The Great Glen Way is a stunning and varied 77-mile path from Fort William to Inverness. As the name suggests, it follows the Great Glen, the natural geological fault line running across Scotland from southwest to northeast.
The walk begins at Fort William, in the shadow of Ben Nevis, Britain’s highest mountain, starting at the Old Fort on the shores of Loch Linnhe. From there the route heads north along the Caledonian Canal past Neptune’s Staircase, an iconic flight of eight locks, and on to Gairlochy, before continuing along the banks of Loch Lochy, Loch Oich and Loch Ness. Finally leaving Loch Ness, it travels through the Abriachan Forest and plateau to arrive at Inverness, capital of the Highlands, finishing at the Castle.
One of the noteworthy aspects of this route, is that it offers spectacular views, scenery and mountains, many which feature in the pages of our scenic calendars every year.
The Great Glen Way is easier than many long-distance walks as it is a predominantly low-level walk along tranquil canal towpaths, enchanting forest tracks and woodland paths and ancient cattle drovers’ routes. It is a very well way marked route with clear guide posts along the way, painted blue and bearing the emblem of a thistle. The paths and trackways are all excellent and well-maintained.
When Rose family member and content contributor Alison Hilton told us she planned to walk the route, we immediately asked her to document her adventure and see if she could spot some of the iconic photo opportunities along the way.
Alison decided to walk the Great Glen Way as she had walked the West Highland Way in 2018 which finishes in Fort William, where the Great Glen Way starts, so it was a continuation of this previous walk. Once again, it was a solo walk for Alison, which she actually enjoyed, meaning she could walk at her own pace, and stop wherever she liked, encountering many other friendly walkers along the route.
The majority of the walking was through lush pine forests and ancient woodlands, home to rare native wildlife such as pine martens, red squirrels, Scottish wildcats and golden eagles. Alison frequently heard the sound of cuckoos, recognised a kestrel and a buzzard circling over the treetops and even saw a young roe deer with its white rump hurry away when it heard someone approaching.

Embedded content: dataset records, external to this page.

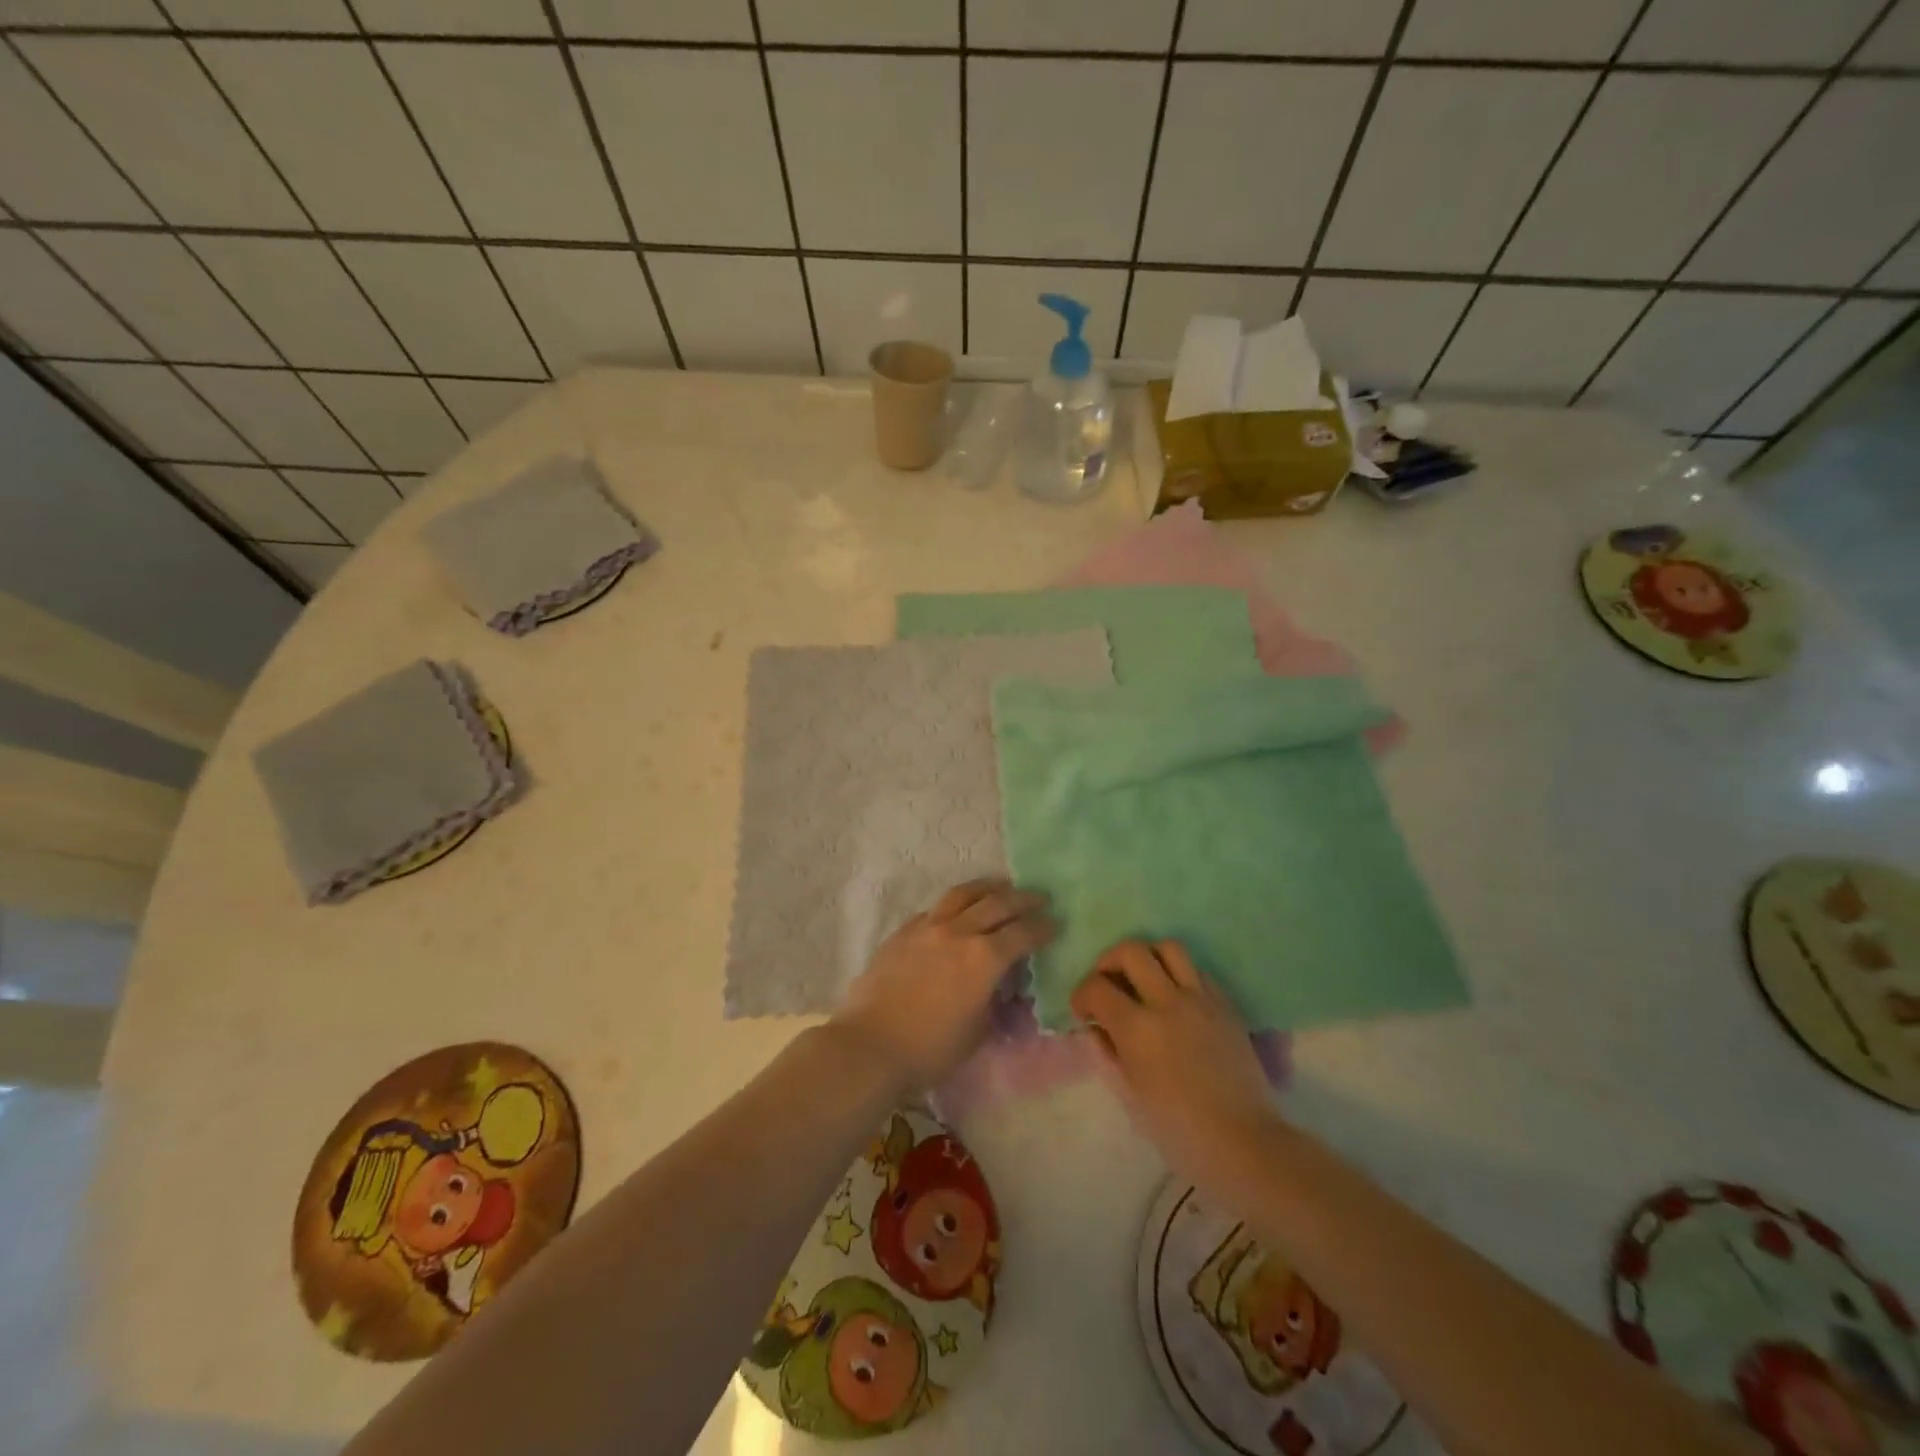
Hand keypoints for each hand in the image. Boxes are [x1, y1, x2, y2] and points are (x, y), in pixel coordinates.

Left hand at [832, 879, 1055, 1087]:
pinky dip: (953, 907)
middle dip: (1023, 899)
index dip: (1043, 927)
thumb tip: (1002, 987)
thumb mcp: (978, 1032)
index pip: (1023, 933)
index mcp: (984, 958)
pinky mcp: (902, 933)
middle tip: (1039, 898)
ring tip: (1000, 887)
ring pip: (962, 895)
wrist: (870, 1046)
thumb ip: (995, 1002)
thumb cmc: (930, 1050)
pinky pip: (934, 910)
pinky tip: (956, 912)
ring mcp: (926, 928)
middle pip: (997, 904)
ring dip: (987, 888)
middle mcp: (958, 932)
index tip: (1055, 923)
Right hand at [1071, 940, 1281, 1190]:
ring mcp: (1201, 999)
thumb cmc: (1179, 1130)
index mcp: (1138, 1028)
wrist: (1244, 1142)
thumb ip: (1109, 1053)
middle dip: (1109, 961)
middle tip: (1108, 984)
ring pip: (1169, 948)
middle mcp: (1167, 1002)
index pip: (1097, 987)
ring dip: (1148, 957)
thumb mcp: (1131, 1095)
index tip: (1083, 1011)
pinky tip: (1176, 998)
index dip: (1082, 994)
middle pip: (1131, 951)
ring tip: (1143, 980)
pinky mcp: (1226, 1005)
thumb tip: (1096, 1028)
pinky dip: (1179, 974)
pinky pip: (1198, 971)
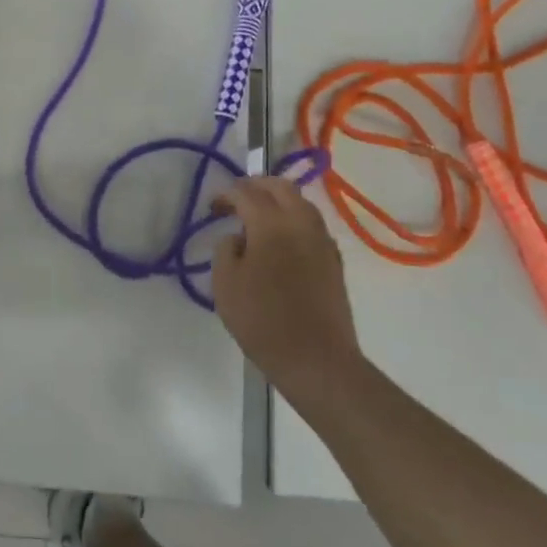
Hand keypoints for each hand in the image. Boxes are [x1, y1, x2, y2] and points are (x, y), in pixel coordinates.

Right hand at [212, 177, 359, 397]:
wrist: (316, 360)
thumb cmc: (262, 320)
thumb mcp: (225, 284)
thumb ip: (226, 249)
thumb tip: (238, 237)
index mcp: (271, 223)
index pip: (246, 193)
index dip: (225, 195)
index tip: (212, 207)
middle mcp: (301, 222)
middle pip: (280, 186)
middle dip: (256, 186)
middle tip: (237, 199)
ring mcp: (322, 241)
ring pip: (301, 203)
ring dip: (278, 201)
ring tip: (258, 217)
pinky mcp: (334, 260)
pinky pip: (312, 225)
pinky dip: (294, 220)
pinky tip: (281, 240)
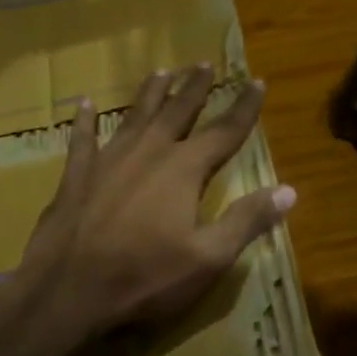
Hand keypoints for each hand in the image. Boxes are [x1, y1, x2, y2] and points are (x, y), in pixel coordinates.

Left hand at [12, 65, 296, 341]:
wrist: (67, 291)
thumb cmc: (146, 278)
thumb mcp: (209, 258)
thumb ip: (248, 220)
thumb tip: (289, 190)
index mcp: (184, 169)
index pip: (224, 131)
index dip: (244, 107)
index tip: (257, 82)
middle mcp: (149, 153)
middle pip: (178, 112)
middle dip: (195, 88)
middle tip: (205, 64)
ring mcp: (109, 160)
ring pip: (135, 116)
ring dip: (150, 93)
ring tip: (161, 71)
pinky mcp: (76, 176)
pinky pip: (82, 140)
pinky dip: (85, 121)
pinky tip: (84, 104)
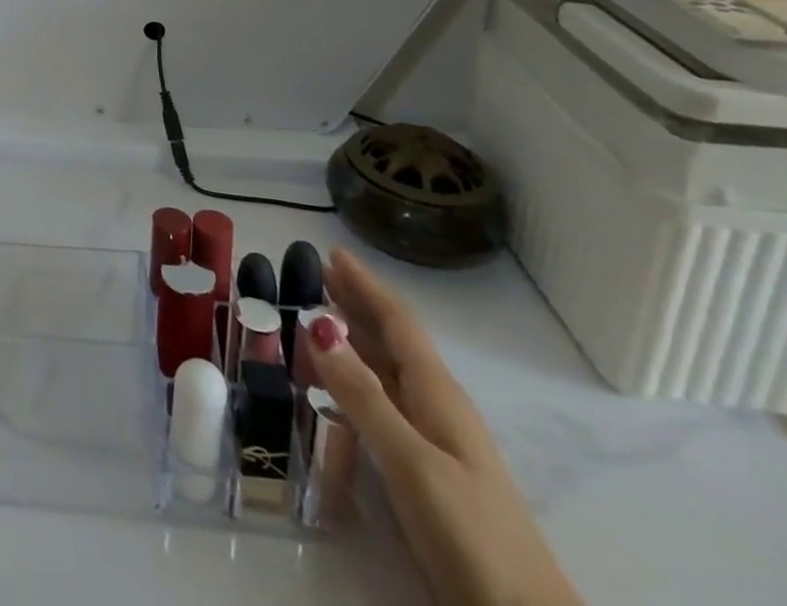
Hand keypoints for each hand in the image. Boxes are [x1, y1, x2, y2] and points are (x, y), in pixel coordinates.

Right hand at [308, 249, 582, 605]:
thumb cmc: (471, 535)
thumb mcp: (410, 462)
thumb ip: (363, 395)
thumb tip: (317, 323)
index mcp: (437, 394)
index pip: (398, 323)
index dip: (366, 285)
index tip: (331, 251)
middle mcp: (438, 407)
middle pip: (393, 340)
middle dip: (356, 303)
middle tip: (315, 273)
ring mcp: (437, 441)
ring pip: (389, 370)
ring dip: (355, 337)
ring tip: (316, 318)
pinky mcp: (429, 471)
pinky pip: (385, 401)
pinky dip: (357, 378)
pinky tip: (340, 386)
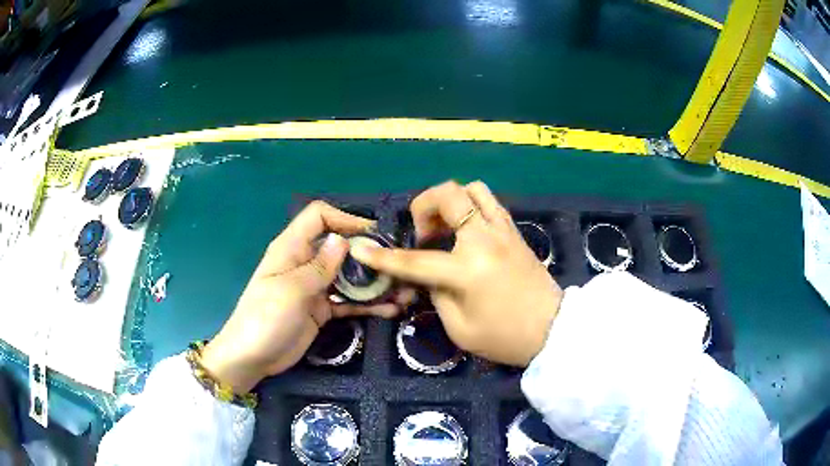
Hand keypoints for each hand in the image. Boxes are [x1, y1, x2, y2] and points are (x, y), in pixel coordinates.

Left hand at [201, 201, 407, 392]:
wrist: (251, 358)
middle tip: (397, 267)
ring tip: (402, 291)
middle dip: (368, 255)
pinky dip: (367, 305)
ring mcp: (315, 287)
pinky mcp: (322, 309)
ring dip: (373, 283)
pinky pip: (348, 301)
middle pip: (340, 247)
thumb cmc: (265, 318)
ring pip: (349, 276)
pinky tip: (390, 310)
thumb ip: (320, 266)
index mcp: (292, 248)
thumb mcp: (292, 290)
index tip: (373, 234)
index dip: (345, 218)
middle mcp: (305, 262)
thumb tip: (343, 240)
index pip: (319, 217)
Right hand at [352, 181, 562, 366]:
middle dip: (424, 206)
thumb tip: (429, 275)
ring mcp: (504, 231)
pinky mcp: (515, 232)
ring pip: (473, 190)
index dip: (384, 257)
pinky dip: (471, 206)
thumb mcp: (460, 327)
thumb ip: (437, 295)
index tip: (360, 247)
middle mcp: (485, 239)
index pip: (416, 260)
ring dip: (450, 201)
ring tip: (444, 227)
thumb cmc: (505, 338)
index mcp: (468, 270)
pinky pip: (490, 203)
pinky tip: (466, 230)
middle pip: (449, 196)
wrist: (553, 331)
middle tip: (422, 234)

Alison walked The Great Glen Way in early May when the hillsides above the lochs and the canal banks were covered with brilliant yellow gorse. Heather along the path was beginning to form its tiny flowers and spruce and fir trees were sprouting their cones. Clusters of primroses, wood anemones and bluebells alongside the path were constant companions for her.
In two sections of the Great Glen Way it divides into a High and Low Route. Each time our intrepid walker took the high route, which provided stunning views of the lochs of the Great Glen and wonderful vistas of distant mountains, some with their summits covered in snow.
Some of the rich history and culture of Scotland is revealed as the route continues past forts and castles such as the ruined Urquhart Castle on the shores of Loch Ness, built around 1250, and Old Inverlochy Castle, dating from 1260. Mysterious abandoned sailing craft and large flat-bottomed wooden boats can be seen resting on some of the small sandy beaches along the loch shores.
The walk passes near the Clan Cameron Museum, covering the history of the clan and its Jacobite connections and photos of when the area around the Great Glen was used for training of around 25,000 commandos during World War 2, centred around Achnacarry House. Nearby, at Spean Bridge the famous 17ft-high Commando memorial can be viewes, a bronze statue of three Commando soldiers looking towards Ben Nevis and the surrounding mountains, with the inscription ‘United We Conquer’.
The Caledonian Canal itself, a marvel of engineering, was designed by Thomas Telford and William Jessop and opened in 1822 to link the west and east coasts of Scotland via the lochs of the Great Glen fault. Highlights along the route are the series of eight locks of Neptune’s Staircase at Banavie and the flight of four locks at Fort Augustus, where sailing boats can be raised up through each lock.
There are many bridges along the route, such as the elegant Bridge of Oich, a double cantilever chain bridge built across the River Oich in 1850. In Invermoriston the splendid double-arched Old Bridge, also built by Thomas Telford in 1813, spans the magnificent Invermoriston Falls, where the River Moriston tumbles across bands of rock over rapids through deciduous and conifer woodland on its way to meet Loch Ness.
Our adventurer thoroughly recommends the Great Glen Way as a long-distance walk, confirming it’s easily achievable by an ‘average’ walker in 6-7 days, with many interesting places to stay overnight, such as Fort Augustus and Drumnadrochit. It could also be done in single sections, as there is a good bus service along much of the route. People often cycle the Great Glen Way and some even canoeing it.
If you enjoy stunning scenery, gentle walking and discovering the UK, why not challenge yourself and embark on an adventure?